Thunderstorms Lash Parts of the South, Spawning Tornadoes

At least three tornadoes hit Florida on Thursday evening, damaging homes and downing trees and power lines, as severe thunderstorms tore across parts of the Southeast, the National Weather Service in Tallahassee said.

The worst of the tornadoes struck just before 4 p.m. in the unincorporated community of Hosford, Fla., about 30 miles west of Tallahassee, said Wright Dobbs, a meteorologist with the Weather Service.

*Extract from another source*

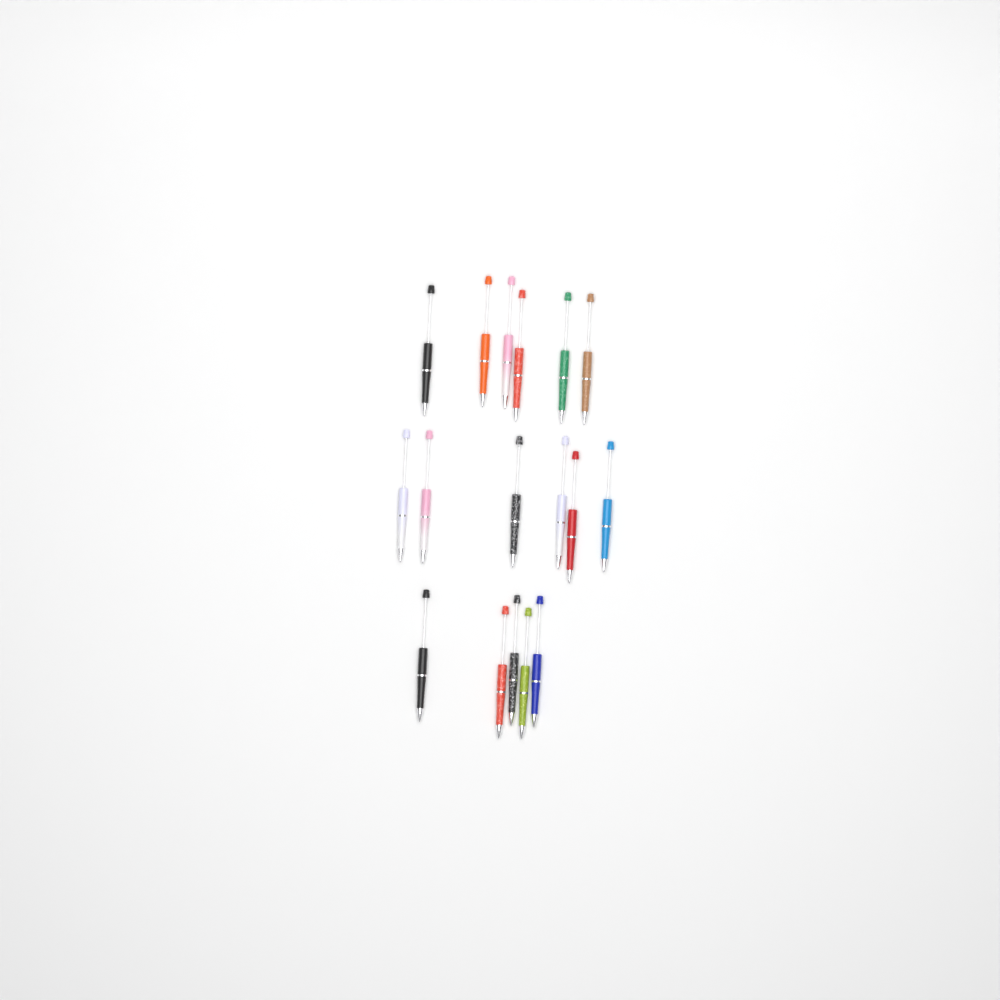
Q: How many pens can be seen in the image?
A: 17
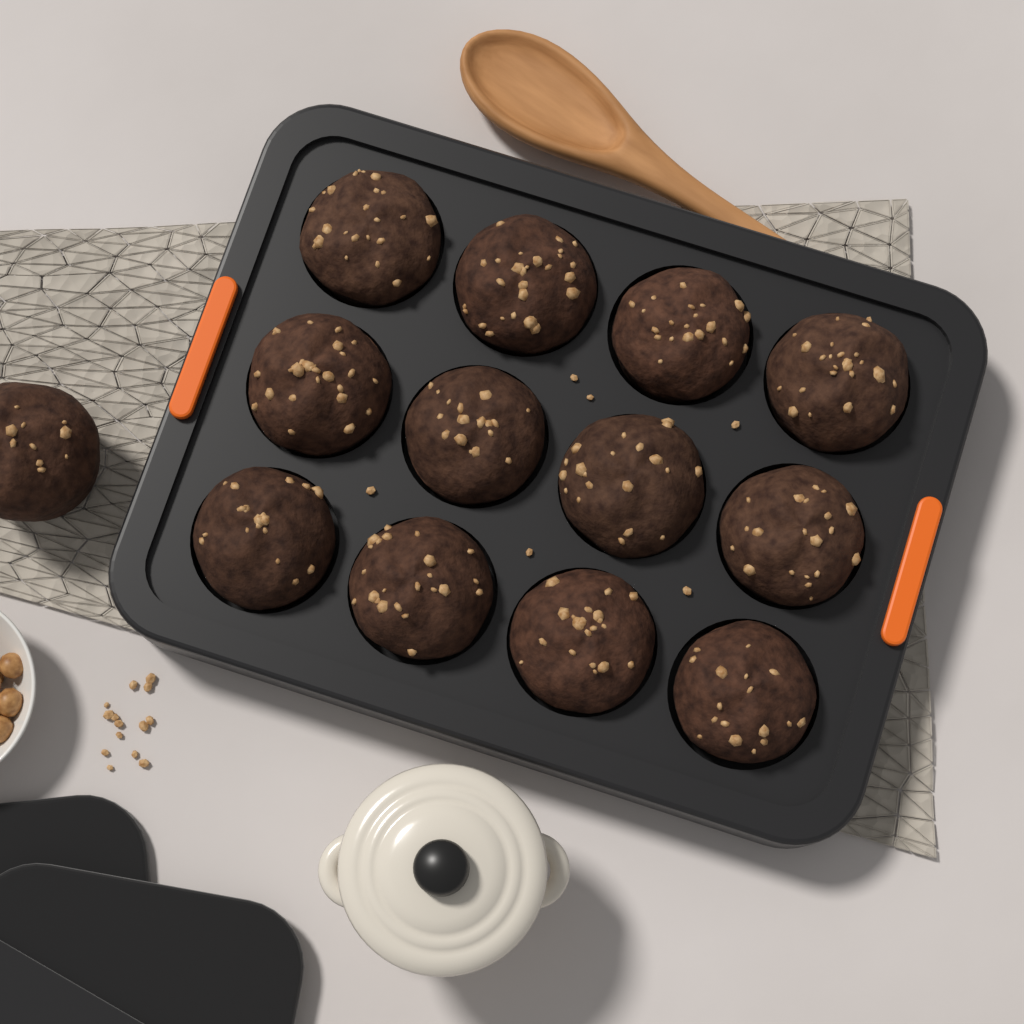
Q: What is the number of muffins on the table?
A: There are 13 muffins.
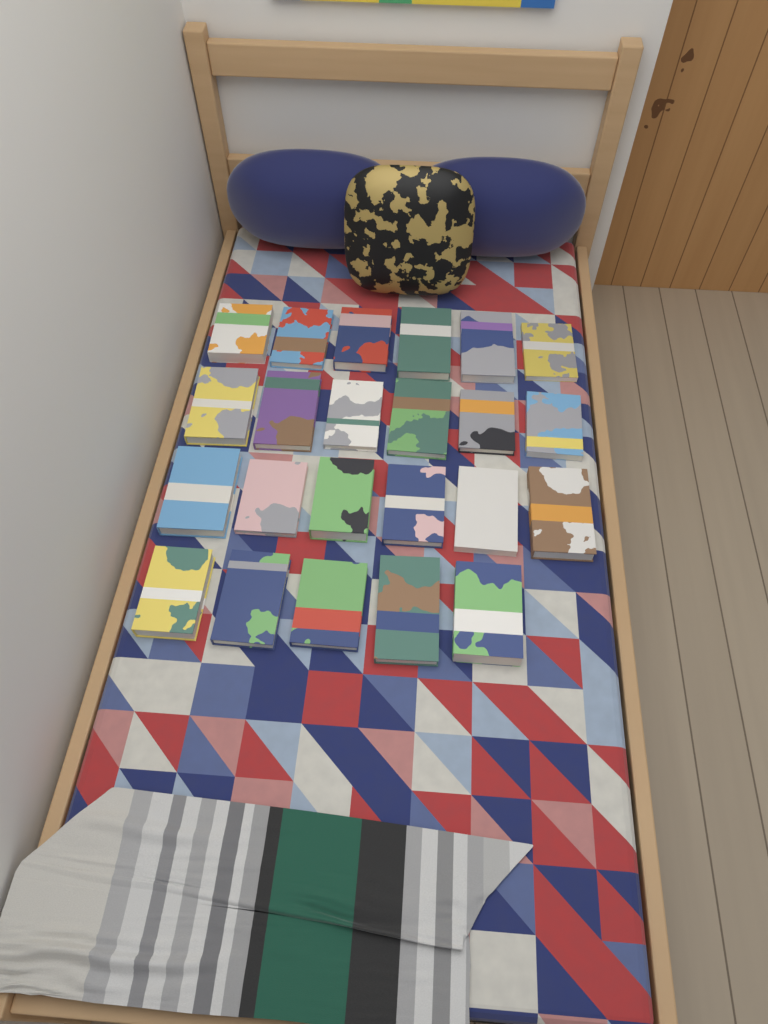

No injuries were reported, according to local officials, who said emergency workers were still trying to assess the damage. “We have power lines down and no power,” said Lisa Shuler, the assistant emergency management director of Liberty County. The county sheriff’s office urged residents to “stay off the roads.”

Images posted to social media appeared to show downed trees and crumpled rooftops in Hosford. About 50 miles southwest, in the city of Lynn Haven, residents reported golf ball-size hail that smashed into their homes and cars. Trees and roofs had also been damaged, an operator with the Lynn Haven Police Department said by phone.

Sarah Kirkland Marler, a resident, said that she had sheltered in the bathroom during the worst of the storm, which dented both of her family’s vehicles and shattered the windshields.

“It had been really still, real kind of almost eerie, and then all of a sudden the wind picked up out of nowhere,” Ms. Kirkland Marler said, adding that the storm had downed power poles and lines, as well as fences and carports in her neighborhood.

On Thursday afternoon, a 33-year-old man was seriously injured after being struck by lightning on a pier in Panama City Beach, the city’s Police Department said in a statement.

As of about 7 p.m., more than 11 million people in parts of Florida, Georgia, Alabama, Mississippi and Arkansas remained under a severe thunderstorm watch, according to the National Weather Service.

In Florida, close to 20,000 customers were without power, according to

Forecasters with the Weather Service said that the severe weather was expected to ease somewhat overnight, before picking up again on Friday and lasting through the weekend to deliver heavy rainfall across parts of the South. Severe thunderstorms and tornadoes are not uncommon at this time of year, they added.

Less common, however, was the large hail reported across the region in the past several days, said Richard Bann, a meteorologist with the National Weather Service forecast desk in College Park, Md. “That’s unusual,” he said.